Monday, October 10, 2005

Nobel Inspiration

Today we had the honour of having Prof. Richard R. Schrock at Imperial for his very first post-Nobel lecture. The lecture was so over subscribed that YS, CY and I had to cram into one of the LT's aisle steps but it was worth the stiff limbs. He was in town by invitation to deliver the Sir Edward Frankland Award Lecture of the Royal Society of Chemistry, which is one of the highest honour to be awarded to any chemist in this part of the world. He was awarded this year's Chemistry Nobel Prize for his work on 'development of the metathesis method in organic synthesis'. I quote because I'm not chemistry-savvy and I won't do him justice if I don't get it correct, so there.

He didn't give a talk about the work he is now famous for, but did his uni a huge advertising favour by telling us that we can download the full lecture from the MIT website. (I did a google search, and there were over 200,000 hits on him, is this guy famous or what? *of course he is, he won a Nobel prize, silly!*) but he did entertain us with an excellent lecture on another brunch of his work which involves di-nitrogen reduction to ammonia via a postulated catalytic pathway which involves a complicated looped sequence of protons and electrons additions. Well, unfortunately that's as much as I understood anyway, this being my first chemistry lecture since 1997. :P He came up with the pathway and spent years (we are looking at 10-20 years?) proving it, and to date they have managed to isolate and prove the existence of 8 out of 14 intermediates and he reckons it'll take another 20 for this pathway to be fully characterised.

This is what amazes me. The ability of some researchers and scientists to keep themselves highly motivated and continuously interested in their work.
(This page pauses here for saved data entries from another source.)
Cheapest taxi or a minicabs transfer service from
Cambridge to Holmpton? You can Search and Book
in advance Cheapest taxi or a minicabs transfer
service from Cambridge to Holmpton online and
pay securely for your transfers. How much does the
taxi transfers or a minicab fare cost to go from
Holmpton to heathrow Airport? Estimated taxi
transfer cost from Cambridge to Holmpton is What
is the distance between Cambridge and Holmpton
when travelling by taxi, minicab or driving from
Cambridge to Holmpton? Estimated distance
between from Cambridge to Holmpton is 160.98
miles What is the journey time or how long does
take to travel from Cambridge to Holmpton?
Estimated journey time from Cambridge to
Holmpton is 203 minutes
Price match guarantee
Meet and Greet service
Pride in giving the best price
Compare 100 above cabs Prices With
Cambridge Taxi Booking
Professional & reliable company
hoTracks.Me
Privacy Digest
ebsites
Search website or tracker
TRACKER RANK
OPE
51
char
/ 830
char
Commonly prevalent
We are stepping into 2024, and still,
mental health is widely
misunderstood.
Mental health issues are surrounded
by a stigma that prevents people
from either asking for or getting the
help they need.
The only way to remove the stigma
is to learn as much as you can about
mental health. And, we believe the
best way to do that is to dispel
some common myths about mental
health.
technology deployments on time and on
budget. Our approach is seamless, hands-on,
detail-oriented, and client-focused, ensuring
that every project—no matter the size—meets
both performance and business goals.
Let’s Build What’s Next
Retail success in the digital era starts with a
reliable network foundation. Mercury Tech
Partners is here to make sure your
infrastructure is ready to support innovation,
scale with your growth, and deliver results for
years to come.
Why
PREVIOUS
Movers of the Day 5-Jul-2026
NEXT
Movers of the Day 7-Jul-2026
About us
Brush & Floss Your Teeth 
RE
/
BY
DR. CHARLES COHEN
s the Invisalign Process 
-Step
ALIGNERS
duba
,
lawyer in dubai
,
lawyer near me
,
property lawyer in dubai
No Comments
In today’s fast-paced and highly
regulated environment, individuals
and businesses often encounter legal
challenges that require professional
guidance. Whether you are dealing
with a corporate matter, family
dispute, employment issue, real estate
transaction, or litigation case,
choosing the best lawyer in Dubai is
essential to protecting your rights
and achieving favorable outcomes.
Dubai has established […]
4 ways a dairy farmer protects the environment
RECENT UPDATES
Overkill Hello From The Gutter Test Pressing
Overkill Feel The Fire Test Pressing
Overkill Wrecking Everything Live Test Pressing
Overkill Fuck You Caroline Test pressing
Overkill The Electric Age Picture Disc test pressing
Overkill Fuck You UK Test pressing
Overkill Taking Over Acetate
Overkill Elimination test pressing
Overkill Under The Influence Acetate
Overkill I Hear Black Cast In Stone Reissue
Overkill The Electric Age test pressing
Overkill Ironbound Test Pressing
Even though a certain part may have stumped them for years, they will revisit it eventually. Giving up and letting the problem rest is never their motto. Will I be able to spend my entire life proving a certain thing that perhaps I am the only one in the universe interested in it? There are so many scientists out there doing their thing, prodding along independently, poking at unanswered or unimportant issues that no one gives a damn for until a certain call at 5am in the morning congratulates them of their win and an hour later everyone wants to know you. How many people would remember Prof. Schrock or even Greg Miller (neuticles research) if they did not receive any Nobel prize or even an Ig Nobel prize? (for experiments that cannot or should not be repeated)

Meeting Prof. Schrock today brings back fond memories of a certain CivEng professor at Berkeley who finds it difficult to stop working over lunch. Whenever my project group visits him at lunchtime he would be happy for the audience and describe eagerly to us the recent topic of his research and his eyes would literally twinkle. We have to let him express all that excitement before we can get down to discussing matters that we came for. Needless to say, his lunch was usually forgotten. I used to think he was quite a workaholic but now I know better. There is huge a difference between working under obligation and working for new discoveries. Stress hormones drives the gears in the first but pure adrenaline gets the latter going.

I hope that one day I can have that adrenaline driven enthusiasm like my Berkeley professor and exhilarate in the experience.